** Opening EXCERPTED TEXT block **
Even us apostates who’ve never been able to overcome the obstacles of all that pointless whistling, the precious pizzicato violin-plucking, the obfuscatory nature of the Thesaurus-mining lyrics and the penchant toward arcane and twee sounds such as Tin Pan Alley pop, stodgy 1920s jazz, Kurt Weill cabaret and gypsy folk music always have granted Andrew Bird’s ambition—no one ever could accuse the man of cookie-cutter conformity or a lack of vision—as well as the deep emotional connection he makes with those who do believe, however incomprehensible that may be to the rest of us. So what happens when, on his seventh solo album, the Chicago maestro eliminates one of those hurdles, burning his Scrabble board and talking more directly than he ever has in the lyrics?
** Closing EXCERPTED TEXT block **
** Opening SOURCE DATA block **
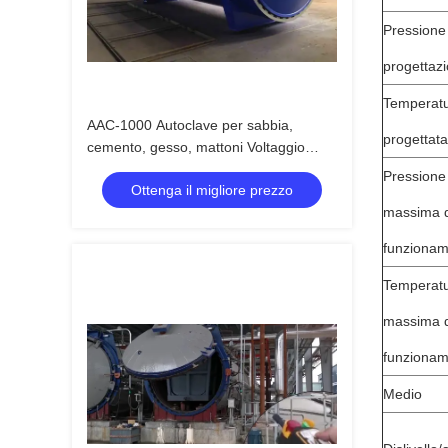
Pressione 
progettaz
Temperat
AAC-1000 Autoclave per sabbia,
progettata
cemento, gesso, mattoni Voltaggio
220V 380V
Pressione
Ottenga il migliore prezzo
massima d
funziona
Temperat
massima d
funziona
Medio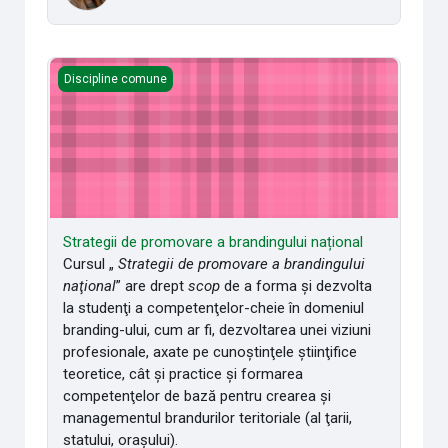
Strategii de promovare a brandingului național
Discipline comune
Strategii de promovare a brandingului național
Cursul „
Strategii de promovare a brandingului
naţional
” are drept
scop
de a forma şi dezvolta
la studenţi a competenţelor-cheie în domeniul
branding-ului, cum ar fi, dezvoltarea unei viziuni
profesionale, axate pe cunoştinţele ştiinţifice
teoretice, cât şi practice şi formarea
competenţelor de bază pentru crearea şi
managementul brandurilor teritoriale (al ţarii,
statului, oraşului).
** Closing SOURCE DATA block **
### WHAT THE EXERCISE ASKS
Decide whether each statement agrees with the excerpt about Andrew Bird, answering yes or no and quoting the words of the excerpt that settle it: (a) The album under discussion is Bird's seventh solo album. (b) The excerpt describes Bird as a maestro from New York. (c) The excerpt accuses Bird of cookie-cutter conformity. These records come from a separate source, unrelated to the text above.

### EXPECTED ANSWER
(a) Yes: "on his seventh solo album"
(b) No: "the Chicago maestro"
(c) No: "no one ever could accuse the man of cookie-cutter conformity or a lack of vision"